Esa incertidumbre sobre qué ha ocurrido al niño es de los aspectos más sugestivos de la narración, la incógnita sobre qué querrá quién se lo haya llevado, y qué ha hecho o hará con él. La narración se convierte en un laberinto con múltiples callejones sin salidas, en dos direcciones, no sólo la de la investigación policial sino la que los padres realizan, desconfiados de la eficiencia de los policias.
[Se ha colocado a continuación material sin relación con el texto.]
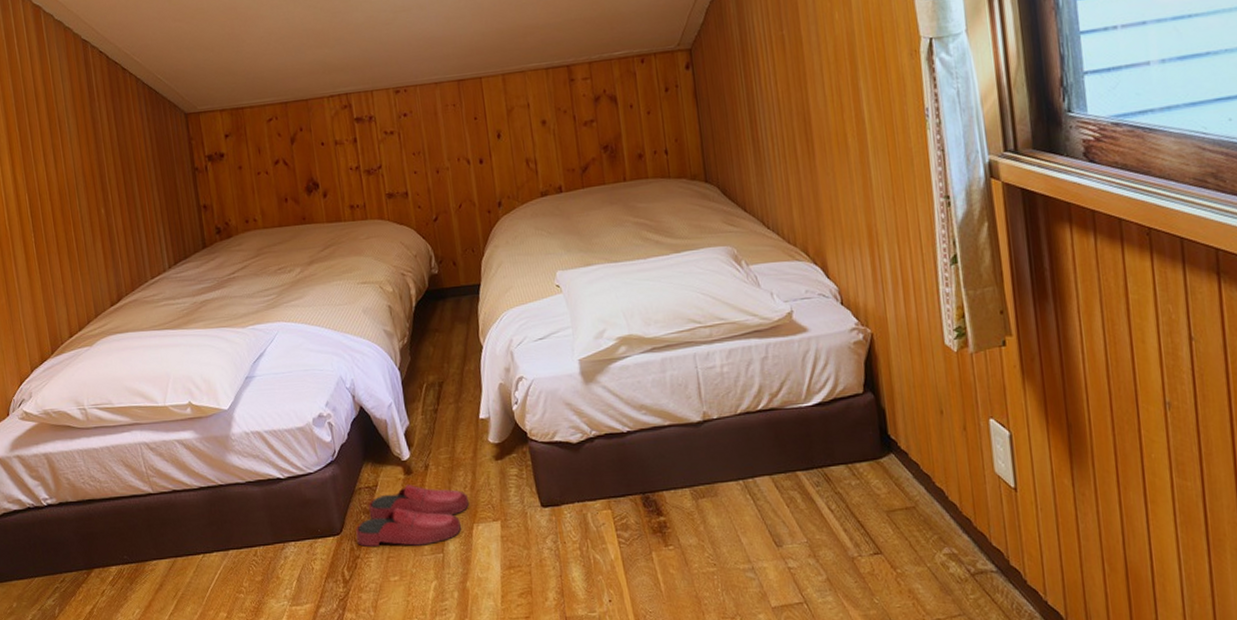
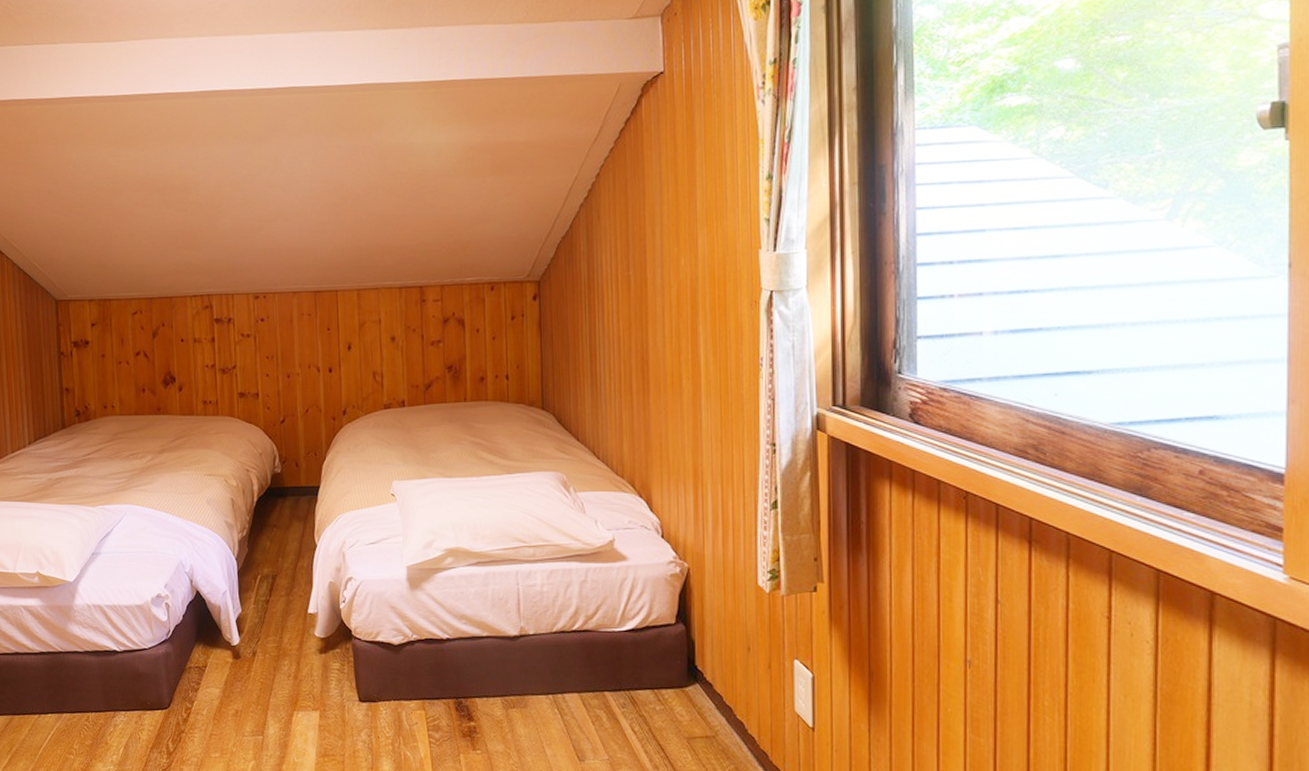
slippers: present [355,483,470,547] -> none [183,667,292,727]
No llega a alcanzar esa cautivadora tenebrosa atmósfera de misterio de la esplendida A 23 pasos de Baker street (1956), de Henry Hathaway, o la turbiedad emponzoñada de Plan siniestro (1964), de Bryan Forbes o El rapto de Bunny Lake (1965), de Otto Preminger, también vertebradas sobre el secuestro de un infante, pero no dejan de destacar secuencias impregnadas, de un modo soterrado, de una inquietante inestabilidad, sobre todo relacionadas con las frustradas indagaciones de los padres (la niña mentirosa y esa casa cuyos recovecos, como el de las vias entrevistas, parecen rezumar extravío; la casona en el campo cuyo interior parece segregar sombras, o quizás sean las de la desesperación de los padres; o el enfrentamiento nocturno, en un bosque apartado, con los que les han pedido un rescate). No deja de ser elocuente que la resolución de un conflicto que cada vez pende de modo más acusado sobre el inestable filo de lo incierto tenga lugar junto a un acantilado.